Yamuna goes through a similar process of drying out and revival too. It is almost dead when it leaves Delhi and revives again near Eetawah with rivers like Chambal and Betwa from Madhya Pradesh flow in. So, Yamuna carries a lot of water when it reaches Allahabad to meet the Ganges.
A dying and frail Ganges is revived again in Bihar, before Farakka, with several rivers running down from mountainous Nepal.
Dr Ravindra Kumar Sinha, vice-chancellor of Nalanda Open University, has travelled all along the Ganges. The biodiversity expert explained that there were several reasons for the dwindling water flow of the Ganges. These included loss of vegetation, including forests, in the Himalayas and river-banks.
“Now with the loss of those forests and humus, there is lot of soil erosion and flash floods during monsoon.”
At the same time there was an increasingly higher level of water extraction for irrigation, industries and household needs around the urban centres where population is increasing very fast leading to increased water use. All these have cumulative effects on declining water flow.
Both Dr Sinha and Jhunjhunwala point out that although some of the barrages and dams are installed for electricity generation, they do obstruct the natural flow of the rivers.
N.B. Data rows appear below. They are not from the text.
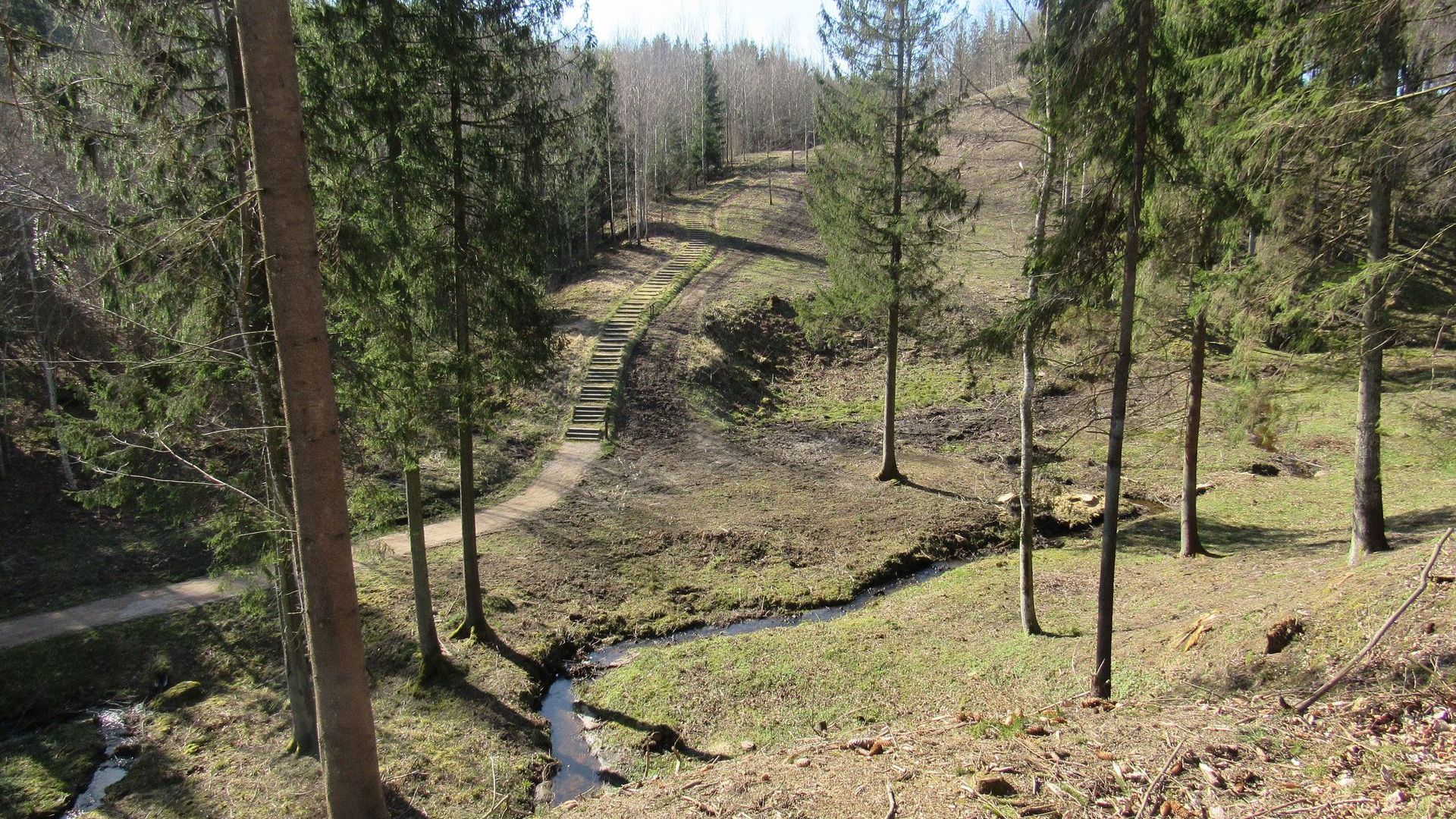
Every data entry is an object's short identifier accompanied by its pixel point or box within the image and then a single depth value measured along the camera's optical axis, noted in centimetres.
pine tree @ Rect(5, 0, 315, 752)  731
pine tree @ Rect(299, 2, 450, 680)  853
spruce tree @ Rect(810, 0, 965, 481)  1692
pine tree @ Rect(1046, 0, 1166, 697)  743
Jhunjhunwala said hydropower dams finally discharge the water into the river. “But it hampers fish migration and siltation.”
According to the IUCN Red List, which is the global authority on the matter, 64 fish species in Bangladesh were marked as threatened in 2015.
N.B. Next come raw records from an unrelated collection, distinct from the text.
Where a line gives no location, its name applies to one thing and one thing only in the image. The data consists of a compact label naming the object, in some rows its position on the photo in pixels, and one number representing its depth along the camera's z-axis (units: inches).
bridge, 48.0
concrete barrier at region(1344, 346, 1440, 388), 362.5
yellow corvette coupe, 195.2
Of them, nine species were said to be Critically Endangered, 30 species as Endangered and 25 as Vulnerable. 20 of these species typically inhabit the Padma.
But Dr Sinha does concede that water is being extracted from the Ganges at ever higher volumes through pumps and canals. “Put together these result in a decline of the Ganges flow.” He particularly mentions the Upper Ganges Canal, Middle Ganges Canal and Lower Ganges Canal near Narora.
The academic in Patna said despite barrages on the tributaries of Ganges in Bihar, both in Nepal and India, three river systems — Ghagra, Gandak and Kosi — flowing in from Nepal literally give Ganges a kiss of life and account for most of the water at Farakka.
India diverts more Ganges water for one last time at Farakka, up to 40,000 cusecs.
Although Farakka is considered the bane of all our woes in Bangladesh, this investigation found that it is only part of a much larger system. However, a group of Indian citizens decided to act on their belief.
Nine Indians, fishermen and environmentalists among them, from West Bengal, Uttarakhand, Bihar and Uttar Pradesh sued their government for Rs13,000 crore (approximately $2 billion) in annual damages over the Farakka Barrage and other barrages.
The petition filed with the eight-year-old National Green Tribunal targeted the Indian government and other government agencies claiming Rs13,101 crore in annual compensation for the economic and geological damages due to dams and barrages.
The petition broke down the financial responsibility and held Inland Waterways Authority liable for damage of Rs 378 crore, Kolkata Port Trust for Rs 216 crore, Uttarakhand government's irrigation department for Rs 4,957 crore, Farakka barrage project for Rs 3,226 crore, Tehri Hydro Development Corporation for Rs 1,867 crore, Uttarakhand Jal Vidyut Nigam for Rs 719.4 crore, Jaiprakash Ventures Power for Rs 356.2 crore and Alakananda Hydro Power Company for Rs 1,381.4 crore annually.
This first-ever litigation relating to Farakka raises several points of concern including the lack of availability of ilish, a fish that is entwined with the Bengali culture, the floods of Bihar and affected livelihoods of millions. The petition points out that the Ganges being a source of livelihood of almost half a billion people provides for almost a tenth of humanity.
Hilsha catch trend in Bangladesh
Bharat Jhunjhunwala said the government was not willing to take strong action that the green tribunal is advocating. “So, the case is lingering without any impact.”
The petition had made it clear that not unlike their compatriots in Bangladesh, Indian citizens were also suffering for all kinds of human intervention along with the Ganges.